3. Test/build the frontend

# Generate the types and functions from GraphQL, based on the components
# inside your frontend. This needs to run successfully once before the
# dev-server can be started.
yarn compile

# Start the dev-server
yarn dev

4. Customize the components

By default all components are created in src/components/cms, you can now start modifying these components to build your site. The commands from step 2 are non-destructive, so you can re-run them as you define more content types within the CMS.

The Optimizely CMS CLI contains a growing number of utilities to work directly with the content and models stored within the CMS from within your development environment.
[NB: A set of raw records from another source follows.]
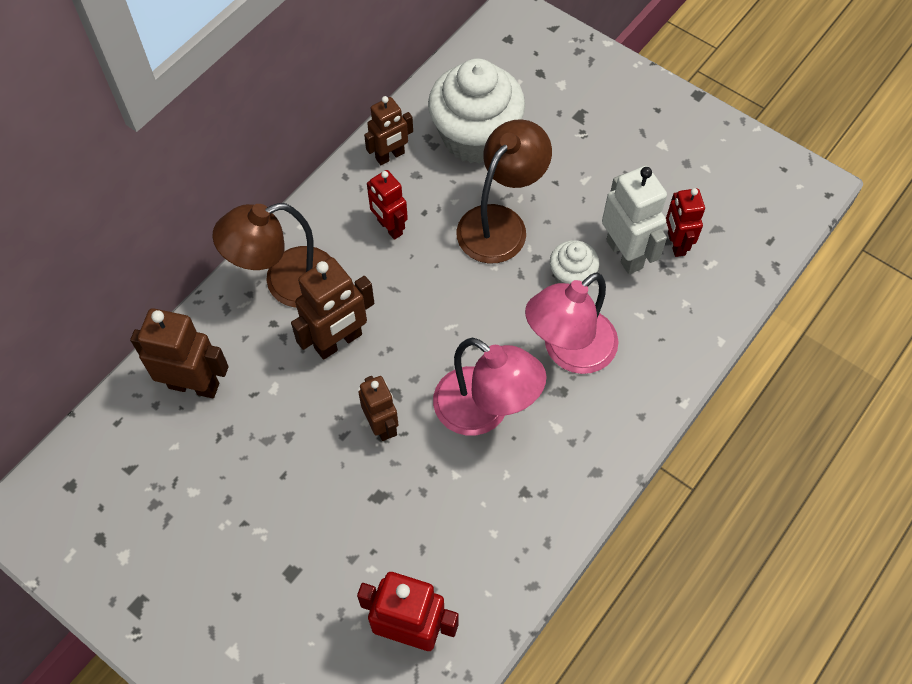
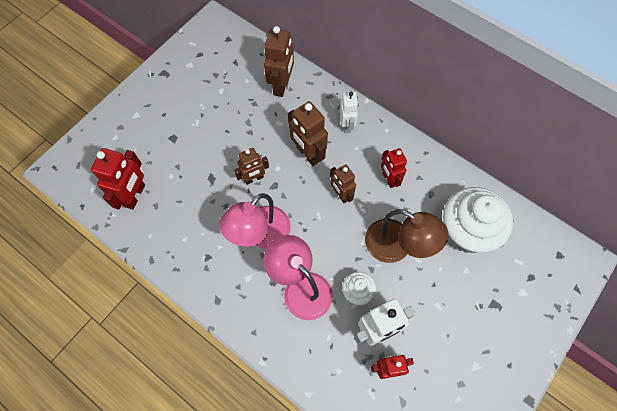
camera: 90 degrees right, 5 degrees up
(286, 282) = (347, 125): brown lamp -> white robot
(389, 227) = (389, 179): red robot -> red robot turned 75 degrees counterclockwise
(390, 156) = (444, 178): brown robot -> brown robot (341, 194)

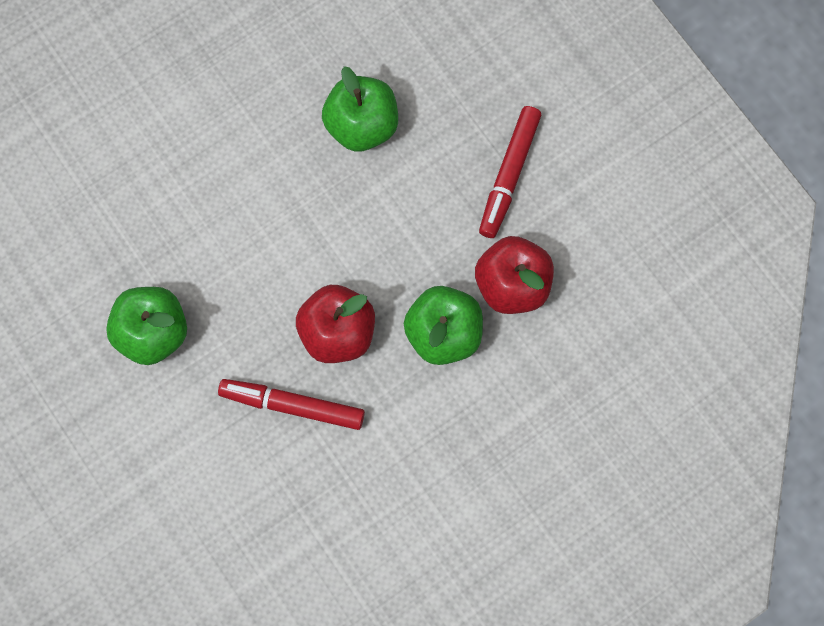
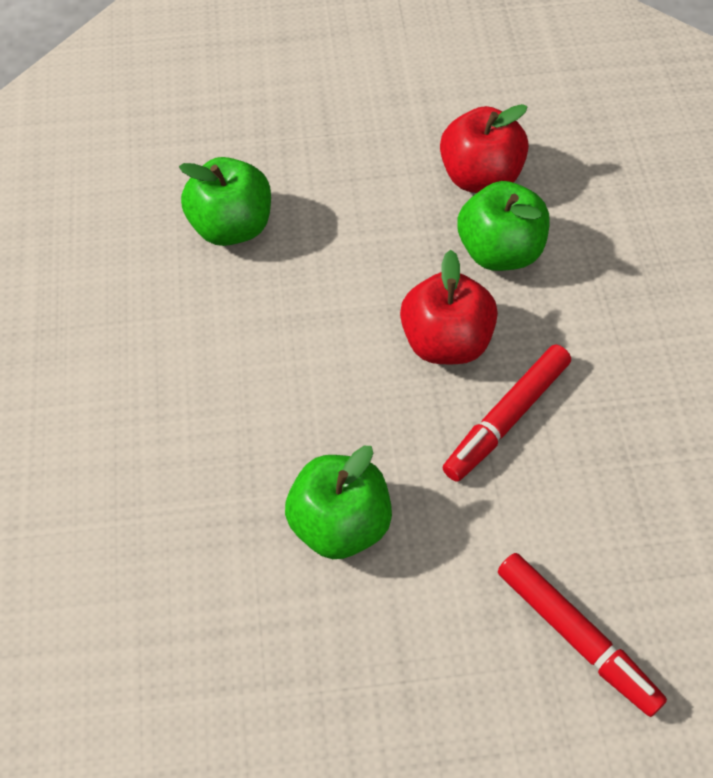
camera: 60 degrees left, 15 degrees down
(509, 175) = (366, 134): red marker -> red marker (577, 637)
Run yarn opti-cms --help to get an overview and description of all currently available commands

Debugging starter points

  • GraphQL Compilation errors: The compilation of GraphQL queries should complete with errors, if not, running yarn compile --verbose typically yields more detailed information on the cause of the error.
  • No updates: Content does not update after publishing in the CMS. In a deployed scenario, Optimizely Graph sends a webhook to notify the frontend of the change.
    • Locally this does not work, so you need to publish manually by navigating to: http://localhost:3000/api/content/publish?token=$OPTIMIZELY_PUBLISH_TOKEN (replace $OPTIMIZELY_PUBLISH_TOKEN with the value from your .env / .env.local file).
    • On a hosted environment, the domain used to register the webhook recipient is defined by the SITE_DOMAIN environment variable. This defaults to $VERCEL_BRANCH_URL to make the registration successful on Vercel.
    • Run yarn webhook:list to see recipients of content updates and verify that your webhook as been registered correctly.